By the way Brooke, the picture of that many Helen Thomas' is bound to keep me from the mood for a long time.
Brooke,
goal is for everyone in the world to have an orgasm Dec. 22 while focusing on world peace.
You should've posted a spew alert for this one. BWAHAHAHAHAHAHA!
Then I got to the comments to read what Beak had to say: I wonder if they invited Ducky to this event.
Maybe Duck's in charge? Nah.
HERE is another peace site to check out.
ODL Nanc...my side hurts...LOL!!!!
buck up, people!
confucious say, "people who have orgasm in grass have piece on earth."
AOW!!!!!!!!!!!!!!!!
BWAAAAAAAAAAAAAAAAAAAAAAAHAHAHA~!
SOMEBODY HELP ME!
Duhkkky would want to pool his so that everyone could share in the workers paradise.

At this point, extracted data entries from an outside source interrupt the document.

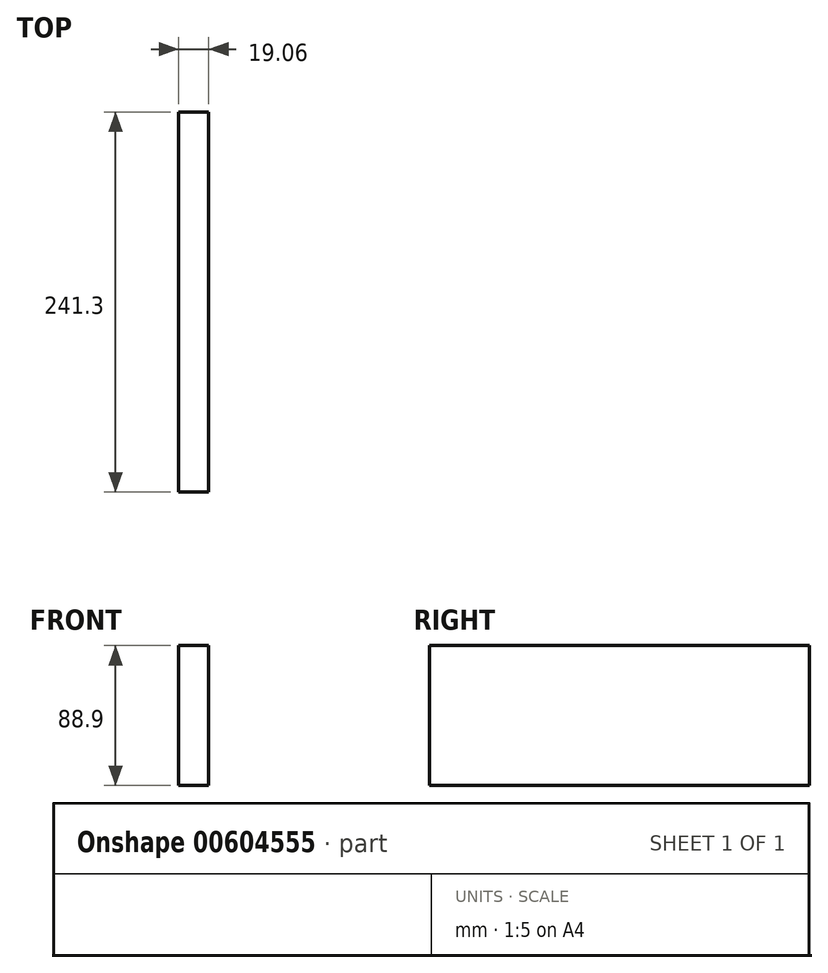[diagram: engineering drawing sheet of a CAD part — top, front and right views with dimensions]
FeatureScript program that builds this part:
annotation { "Feature Type Name" : "Feature", "Feature Type Description" : "" }
export const myFeature = defineFeature(function(context is Context, id is Id, definition is map)
    precondition{}
    {
        {
            var Q0;
            Q0=qCreatedBy(makeId("Front.planeOp"),FACE);
            var sketch = newSketch(context, id + "F0", { "sketchPlane" : qUnion([Q0])});
            skLineSegment(sketch, "E0.bottom", {"start": v(9.53, 44.45) * mm, "end": v(-9.52, 44.45) * mm});
            skLineSegment(sketch, "E0.top", {"start": v(9.52, -44.45) * mm, "end": v(-9.53, -44.45) * mm});
            skLineSegment(sketch, "E0.left", {"start": v(9.53, 44.45) * mm, "end": v(9.52, -44.45) * mm});
            skLineSegment(sketch, "E0.right", {"start": v(-9.52, 44.45) * mm, "end": v(-9.53, -44.45) * mm});
            skPoint(sketch, "E0.middle", {"position": v(0, 0) * mm});
            skSolve(sketch);
        }
        {
            var Q0;
            Q0=makeQuery(id+"F0.imprint","IMPRINT",FACE,{"disambiguationData":[TD([[makeQuery(id+"F0.imprint","IMPRINT",EDGE,{"derivedFrom":sQuery(id+"F0.wireOp",EDGE,"E0.bottom")}),1.0]])]});
            extrude(context, id + "F1", {"entities" : qUnion([Q0]), "depth" : 241.3 * mm});
        }
    });
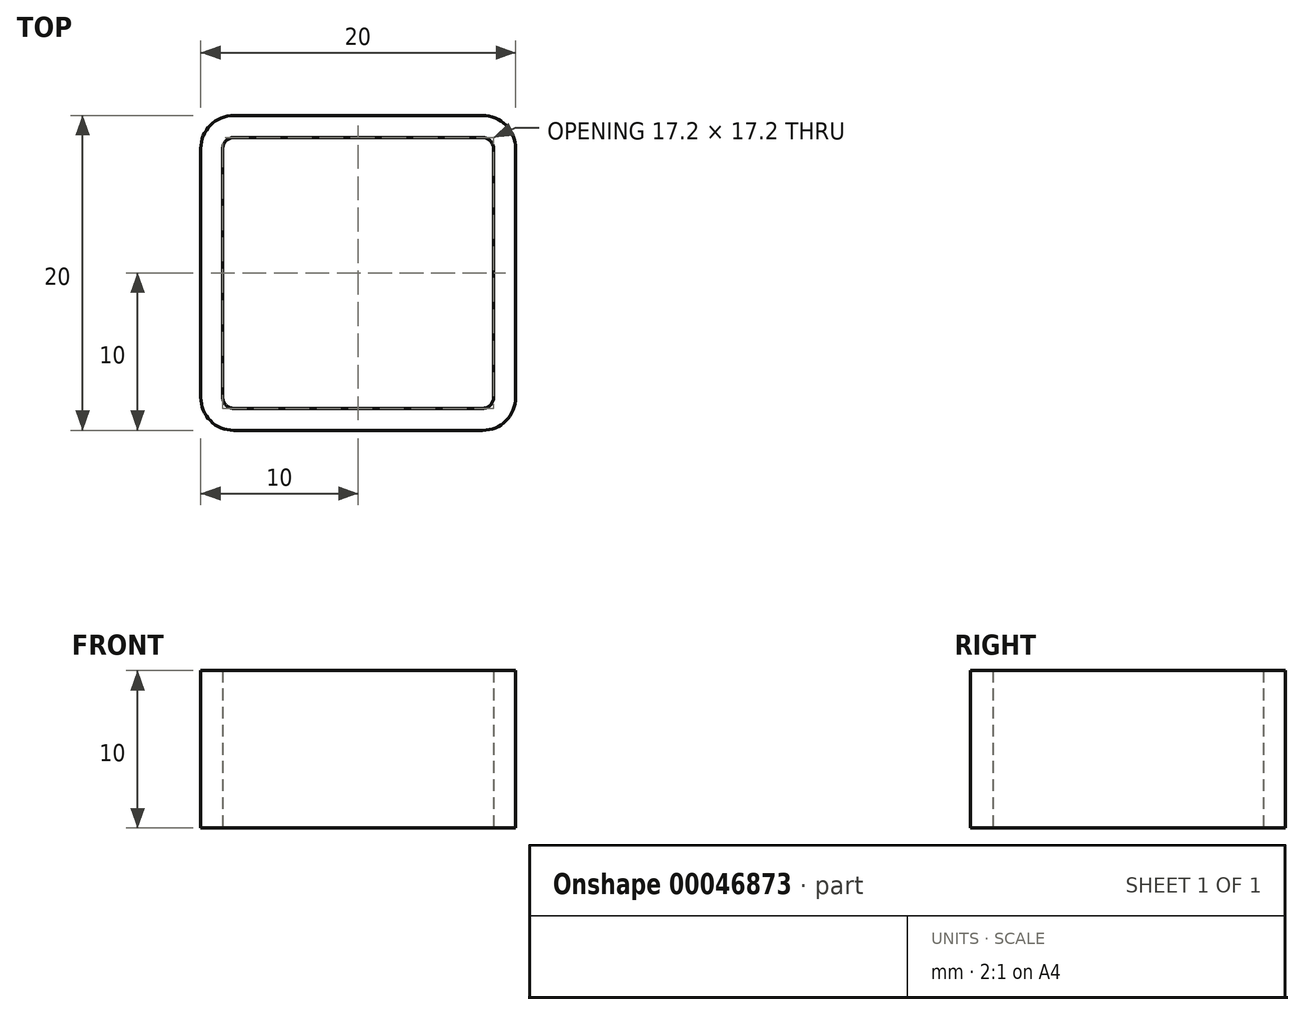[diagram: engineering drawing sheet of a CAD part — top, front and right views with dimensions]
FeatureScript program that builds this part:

OMGosh! This is too much! HAHAHAHAHA!
I'm not going to put one of those bumper stickers on my car... But I did think it was HILARIOUS that their mascot towards the bottom of the page looked like a Frenchman.
AoW- Was that revenge for Brooke's lack of spew alert? Remember, the world needs more lerts!
Nanc- Baaaaaadddddddd Nanc!
Beaker- Please, no plucky, let's have something normal around here! Everything else has gone to seed!
tmw
These people are just plain stupid. What more needs to be said?